The Texas Board of Nursing on Oct. 23 approved an innovative pilot from Sam Houston State University that aims to expand clinical teaching capacity by contracting with hospitals to “buy out” bedside nurses’ time so those nurses can serve as clinical instructors without losing pay or benefits.
Sam Houston’s Shared Nurse Academic Practice Partnership Initiative — SNAPI — proposes a contractual model in which hospitals preserve a nurse’s full-time employment and compensation while allocating a portion of that nurse’s schedule to clinical instruction. The university and participating health systems would coordinate onboarding, course orientation and mentorship for SNAPI RNs; the pilot will collect outcome data to assess whether the model increases clinical capacity in rural and underserved regions.
“SNAPI is a functional contractual framework that allows a bedside nurse to teach prelicensure students through a time buyout arrangement,” Devin Berry, director of Sam Houston State University School of Nursing, told the board. He said SNAPI was developed after two years of partnership work with Houston-area health systems, a nursing-technology company and a consulting firm and was supported by grants and a recent $100,000 private gift.
Co-director Desha Johnson Mackeya told the board that the pilot’s target includes rural West and North Texas regions, where workforce data show acute shortages of master’s-prepared nursing faculty. She cited 2024 Texas Health Professions Resource Center findings — discussed during the presentation — showing many counties in the West Region have eight or fewer master’s-prepared nurses, a barrier to clinical placements and program expansion.
Sam Houston representatives described a multi-step selection and onboarding process for SNAPI RNs: hospital interviews, School of Nursing interviews, joint selection, a 12‑hour “preceptor boot camp” led by national faculty, course-level orientations, paired observation and weekly onsite mentorship during the first semester. The presenters said the model preserves the nurse’s total workload at 1.0 full-time equivalent by combining clinical shifts with agreed academic hours (the feasibility study used a 12‑hour clinical shift plus about 4 academic hours for grading and course work).
Board members asked about sustainability after initial grant funding. Berry said the current grant period runs through February 2027 and the pilot team is actively seeking long-term funding partnerships, noting interest from a large Houston system and possible state or federal grant streams. Board members and staff recommended coordinating with the Texas Higher Education Coordinating Board and other statewide stakeholders as the project scales.

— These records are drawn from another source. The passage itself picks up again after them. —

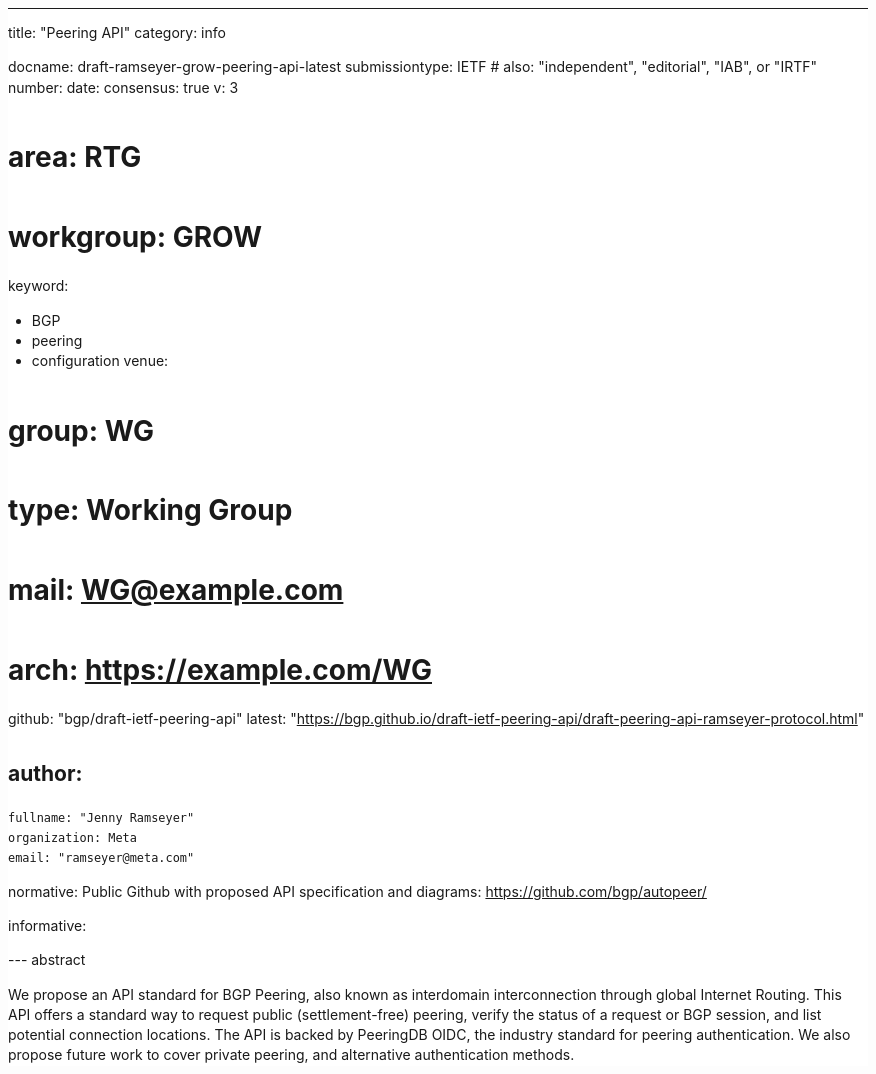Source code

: ---
title: "Peering API"
category: info

docname: draft-ramseyer-grow-peering-api-latest
submissiontype: IETF  # also: "independent", "editorial", "IAB", or "IRTF"
number:
date:
consensus: true
v: 3
# area: RTG
# workgroup: GROW
keyword:
 - BGP
 - peering
 - configuration
venue:
#  group: WG
#  type: Working Group
#  mail: WG@example.com
#  arch: https://example.com/WG
  github: "bgp/draft-ietf-peering-api"
  latest: "https://bgp.github.io/draft-ietf-peering-api/draft-peering-api-ramseyer-protocol.html"

author:
 -
    fullname: "Jenny Ramseyer"
    organization: Meta
    email: "ramseyer@meta.com"

normative:
Public Github with proposed API specification and diagrams: https://github.com/bgp/autopeer/

informative:


--- abstract

We propose an API standard for BGP Peering, also known as interdomain interconnection through global Internet Routing.
This API offers a standard way to request public (settlement-free) peering, verify the status of a request or BGP session, and list potential connection locations.
The API is backed by PeeringDB OIDC, the industry standard for peering authentication.
We also propose future work to cover private peering, and alternative authentication methods.
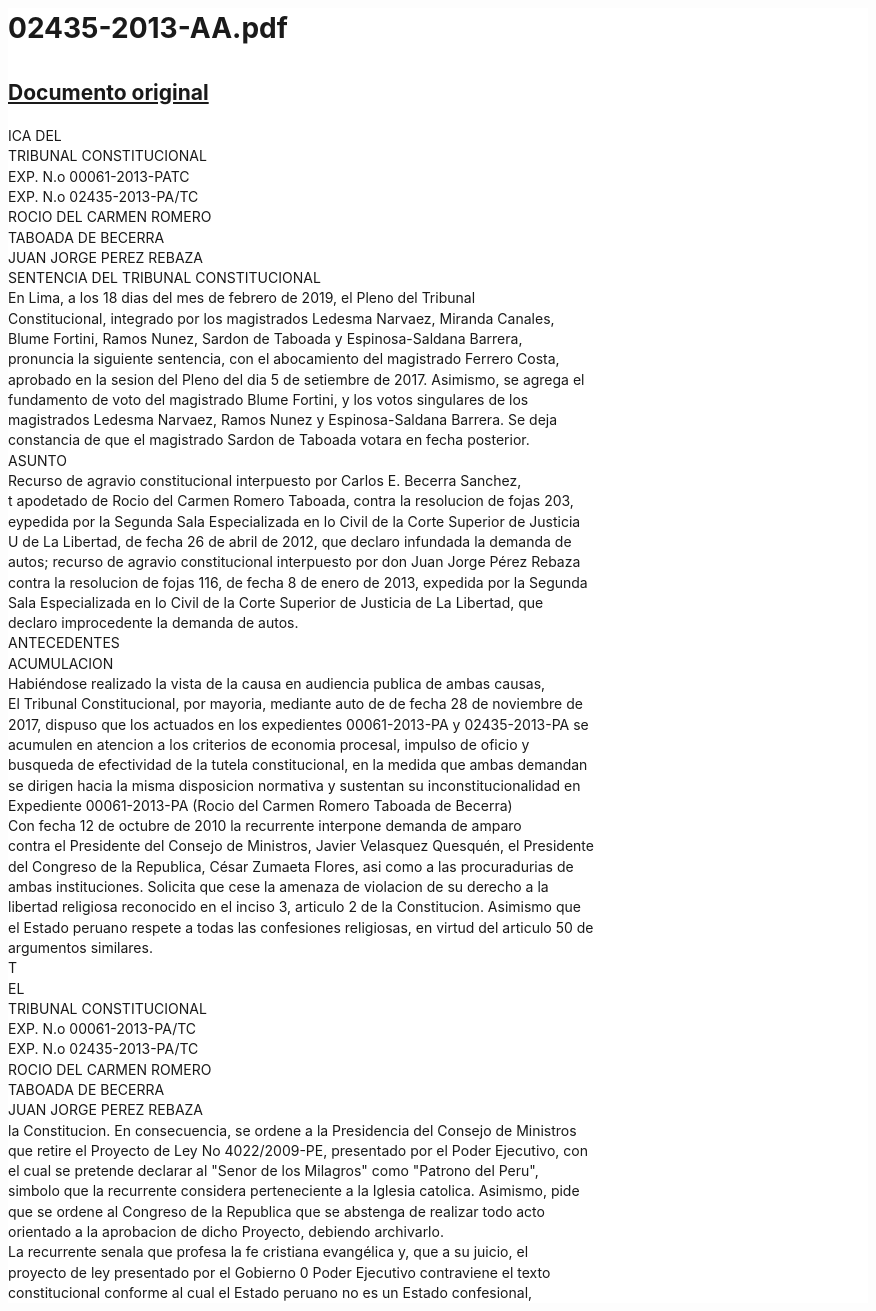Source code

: 
02435-2013-AA.pdf
=================
  
[Documento original](https://tc.gob.pe/jurisprudencia/2020/02435-2013-AA.pdf)  
---  
ICA DEL  
TRIBUNAL CONSTITUCIONAL  
EXP. N.o 00061-2013-PATC  
EXP. N.o 02435-2013-PA/TC  
ROCIO DEL CARMEN ROMERO  
TABOADA DE BECERRA  
JUAN JORGE PEREZ REBAZA  
SENTENCIA DEL TRIBUNAL CONSTITUCIONAL  
En Lima, a los 18 dias del mes de febrero de 2019, el Pleno del Tribunal  
Constitucional, integrado por los magistrados Ledesma Narvaez, Miranda Canales,  
Blume Fortini, Ramos Nunez, Sardon de Taboada y Espinosa-Saldana Barrera,  
pronuncia la siguiente sentencia, con el abocamiento del magistrado Ferrero Costa,  
aprobado en la sesion del Pleno del dia 5 de setiembre de 2017. Asimismo, se agrega el  
fundamento de voto del magistrado Blume Fortini, y los votos singulares de los  
magistrados Ledesma Narvaez, Ramos Nunez y Espinosa-Saldana Barrera. Se deja  
constancia de que el magistrado Sardon de Taboada votara en fecha posterior.  
ASUNTO  
Recurso de agravio constitucional interpuesto por Carlos E. Becerra Sanchez,  
t apodetado de Rocio del Carmen Romero Taboada, contra la resolucion de fojas 203,  
eypedida por la Segunda Sala Especializada en lo Civil de la Corte Superior de Justicia  
U de La Libertad, de fecha 26 de abril de 2012, que declaro infundada la demanda de  
autos; recurso de agravio constitucional interpuesto por don Juan Jorge Pérez Rebaza  
contra la resolucion de fojas 116, de fecha 8 de enero de 2013, expedida por la Segunda  
Sala Especializada en lo Civil de la Corte Superior de Justicia de La Libertad, que  
declaro improcedente la demanda de autos.  
ANTECEDENTES  
ACUMULACION  
Habiéndose realizado la vista de la causa en audiencia publica de ambas causas,  
El Tribunal Constitucional, por mayoria, mediante auto de de fecha 28 de noviembre de  
2017, dispuso que los actuados en los expedientes 00061-2013-PA y 02435-2013-PA se  
acumulen en atencion a los criterios de economia procesal, impulso de oficio y  
busqueda de efectividad de la tutela constitucional, en la medida que ambas demandan  
se dirigen hacia la misma disposicion normativa y sustentan su inconstitucionalidad en  
Expediente 00061-2013-PA (Rocio del Carmen Romero Taboada de Becerra)  
Con fecha 12 de octubre de 2010 la recurrente interpone demanda de amparo  
contra el Presidente del Consejo de Ministros, Javier Velasquez Quesquén, el Presidente  
del Congreso de la Republica, César Zumaeta Flores, asi como a las procuradurias de  
ambas instituciones. Solicita que cese la amenaza de violacion de su derecho a la  
libertad religiosa reconocido en el inciso 3, articulo 2 de la Constitucion. Asimismo que  
el Estado peruano respete a todas las confesiones religiosas, en virtud del articulo 50 de  
argumentos similares.  
T  
EL  
TRIBUNAL CONSTITUCIONAL  
EXP. N.o 00061-2013-PA/TC  
EXP. N.o 02435-2013-PA/TC  
ROCIO DEL CARMEN ROMERO  
TABOADA DE BECERRA  
JUAN JORGE PEREZ REBAZA  
la Constitucion. En consecuencia, se ordene a la Presidencia del Consejo de Ministros  
que retire el Proyecto de Ley No 4022/2009-PE, presentado por el Poder Ejecutivo, con  
el cual se pretende declarar al "Senor de los Milagros" como "Patrono del Peru",  
simbolo que la recurrente considera perteneciente a la Iglesia catolica. Asimismo, pide  
que se ordene al Congreso de la Republica que se abstenga de realizar todo acto  
orientado a la aprobacion de dicho Proyecto, debiendo archivarlo.  
La recurrente senala que profesa la fe cristiana evangélica y, que a su juicio, el  
proyecto de ley presentado por el Gobierno 0 Poder Ejecutivo contraviene el texto  
constitucional conforme al cual el Estado peruano no es un Estado confesional,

The board’s motion to approve the pilot application (to begin spring 2026) was moved by Allison Porter Edwards and seconded by Drew Riddle; the motion passed during the meeting.
The board ordered that approval be subject to the requirements and conditions listed in Sam Houston’s submitted application and an attached board order, which will be enforced through the board’s usual program monitoring processes. Sam Houston was directed to return with implementation details and outcome data as required by the conditions of the pilot approval.
Why it matters: Nursing schools report that clinical faculty shortages are one of the principal constraints on increasing prelicensure class sizes. SNAPI is designed to expand teaching capacity by using experienced bedside nurses as clinical instructors while maintaining their hospital employment and compensation, and the board’s approval permits a statewide demonstration that will prioritize rural and underserved regions.
What’s next: Sam Houston will begin the pilot in spring 2026, collect outcome data during the grant period and report results back to the board; board staff said they will monitor compliance with the pilot’s conditions and the Sam Houston application.